1

I have 1 relevant table for this question, award :

----------------------------------------
| award                                |
----------------------------------------
| id | name | URL | country_id | point |
----------------------------------------
  1  | A    | a   | 1          | 120
  2  | A    | b   | 0          | 60
  3  | A    | b   | 2          | 80
  4  | B    | c   | 0          | 50
  5  | B    | d   | 1          | 70

I want to be able to get for a list of given countries, the corresponding different awards (a same award has the same name) with the highest value for the column point.

So I tried ordering my request by point DESC, and grouping by name, but it didn't do the trick, I didn't get the right number of points nor the right URL.

I know I could do that easily by getting all the data from the table then keeping only the row with the best number of points, but there must be a way to do that with SQL only !

The request I tried was :

SELECT name, URL, point FROM award WHERE country_id IN (0,1) ORDER BY point DESC GROUP BY name

2 Answers 2

1

This should get you what you are looking for:

SELECT t1.* FROM award AS t1
   INNER JOIN (SELECT name, MAX(point) AS point
      FROM award
      WHERE country_id IN (0,1)
_ _ _ _ _
## TASK BRIEF
Resume the award-table SQL thread from the point where it stops. The listing that comes next has nothing to do with the award-table SQL thread.

## INPUT DATA
_ _ _ _ _
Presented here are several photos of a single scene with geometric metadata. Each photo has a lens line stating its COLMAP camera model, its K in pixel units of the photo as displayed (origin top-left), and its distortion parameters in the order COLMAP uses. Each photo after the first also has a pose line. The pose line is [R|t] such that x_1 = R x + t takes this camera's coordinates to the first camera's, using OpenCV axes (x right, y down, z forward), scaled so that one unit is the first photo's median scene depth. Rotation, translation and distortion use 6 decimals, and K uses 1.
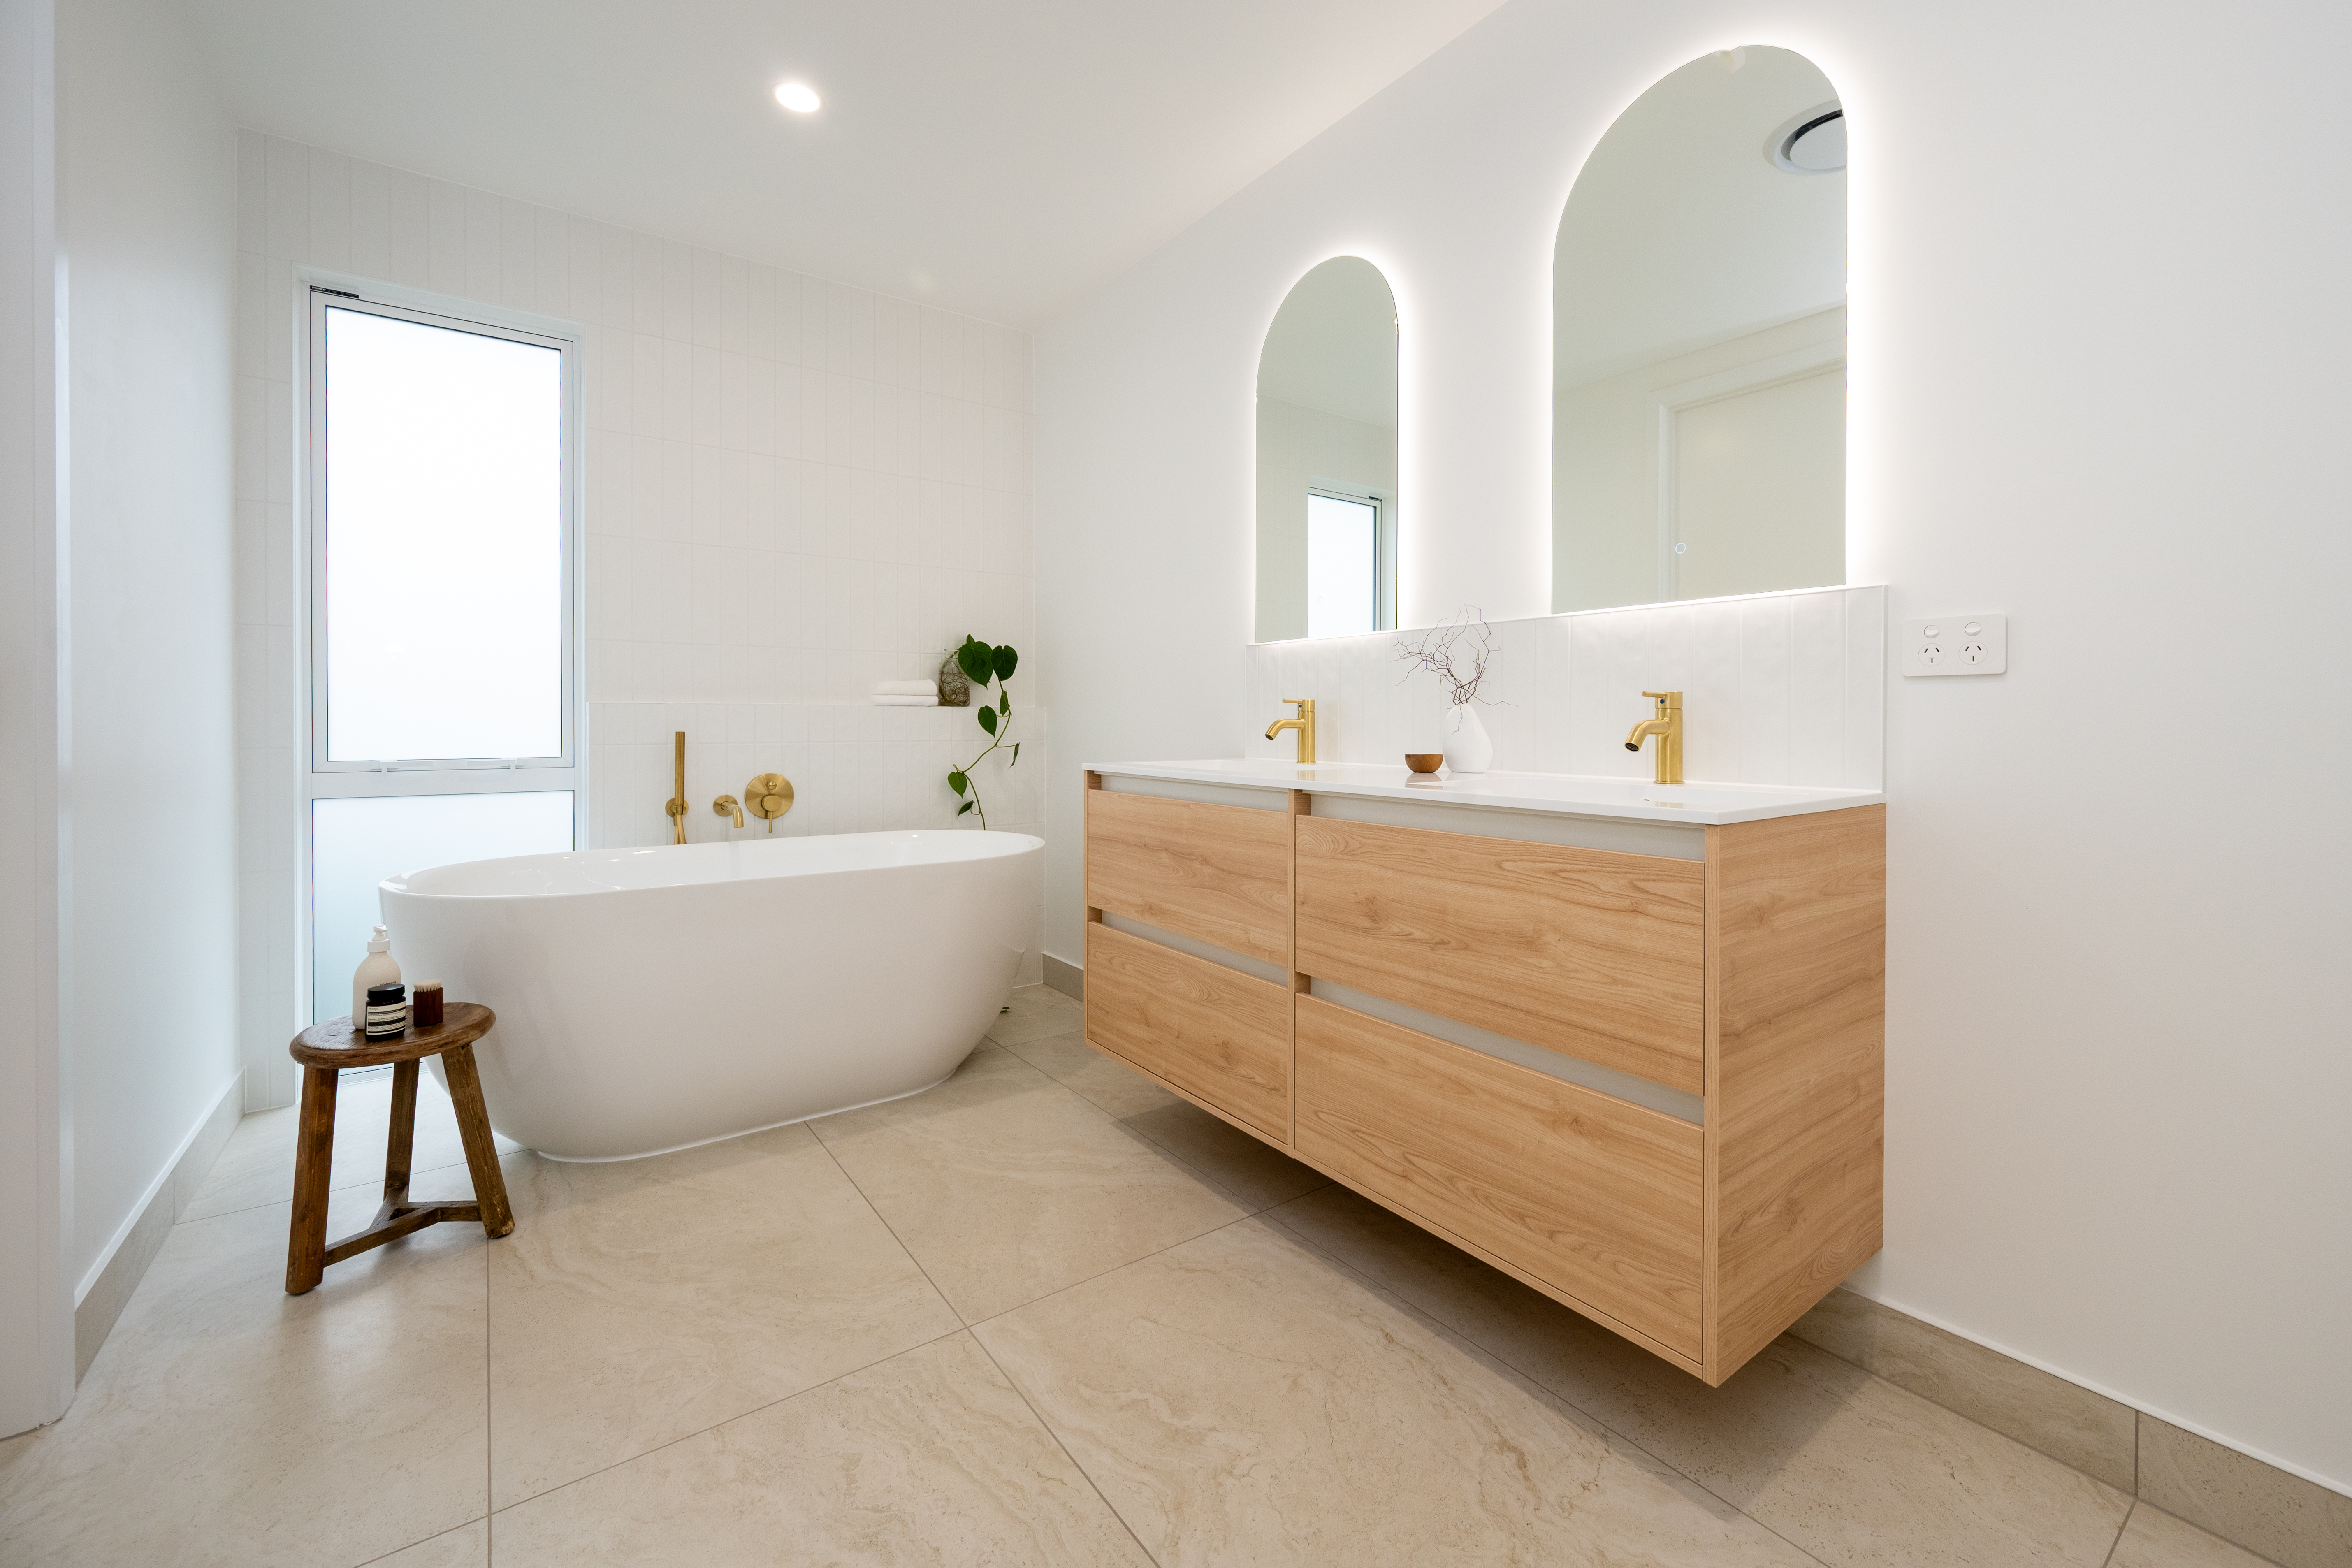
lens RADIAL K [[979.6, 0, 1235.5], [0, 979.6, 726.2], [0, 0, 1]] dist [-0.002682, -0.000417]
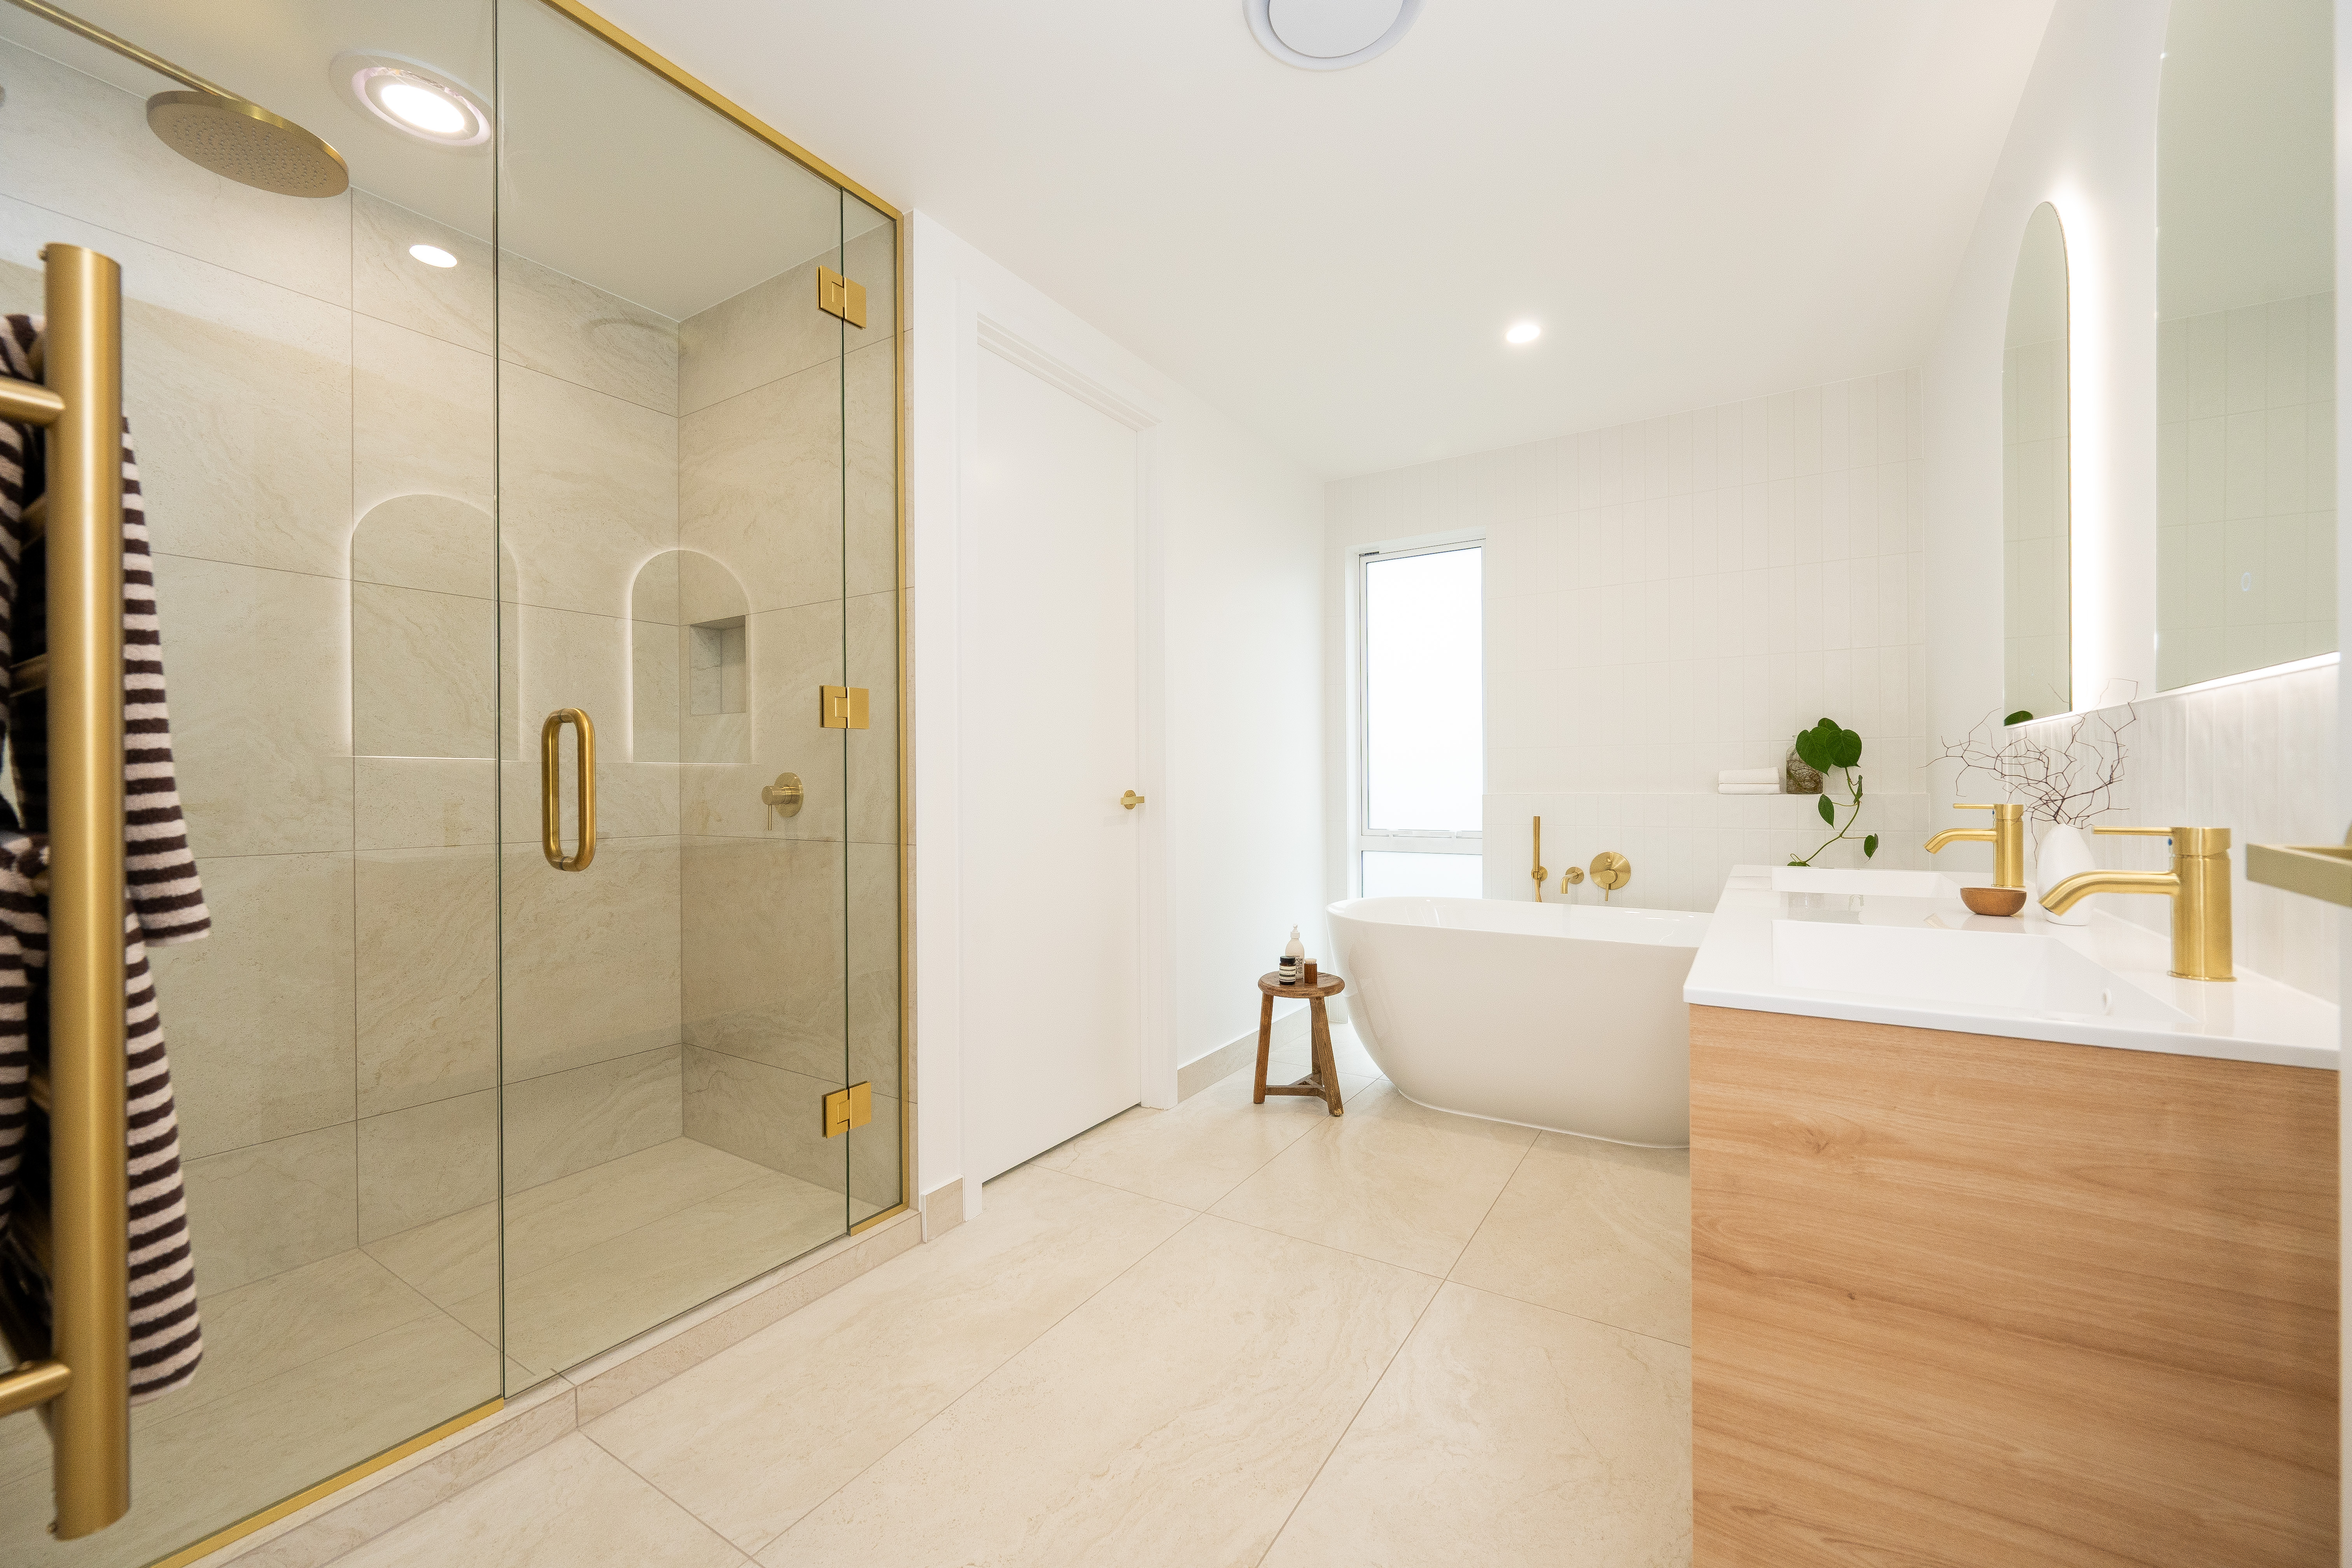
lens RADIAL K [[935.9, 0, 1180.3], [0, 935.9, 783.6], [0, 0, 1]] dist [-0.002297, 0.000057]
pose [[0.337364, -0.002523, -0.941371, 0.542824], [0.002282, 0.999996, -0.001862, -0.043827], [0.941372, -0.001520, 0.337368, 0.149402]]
_ _ _ _ _
## RESULT
      GROUP BY name) AS t2
   ON t1.name=t2.name
      AND t1.point=t2.point;

Here is how it breaks down:

This is joining the award table (identified as t1) with a subquery that is identified as t2. The subquery looks like this:

SELECT name, MAX(point) AS point
    FROM award
    WHERE country_id IN (0,1)
    GROUP BY name

The subquery will return the maximum amount of points for each name. Here are the results of the subquery:

+------+-------+
| name | point |
+------+-------+
| A    |   120 |
| B    |    70 |
+------+-------+

Obviously this doesn't include the URL. If it did then URL would have to be in the GROUP BY and then you're entries would be the unique combination of name and URL (and then you wouldn't get the max point value).

The next step is to essentially join to this temporary table to get the rows in the award table that match.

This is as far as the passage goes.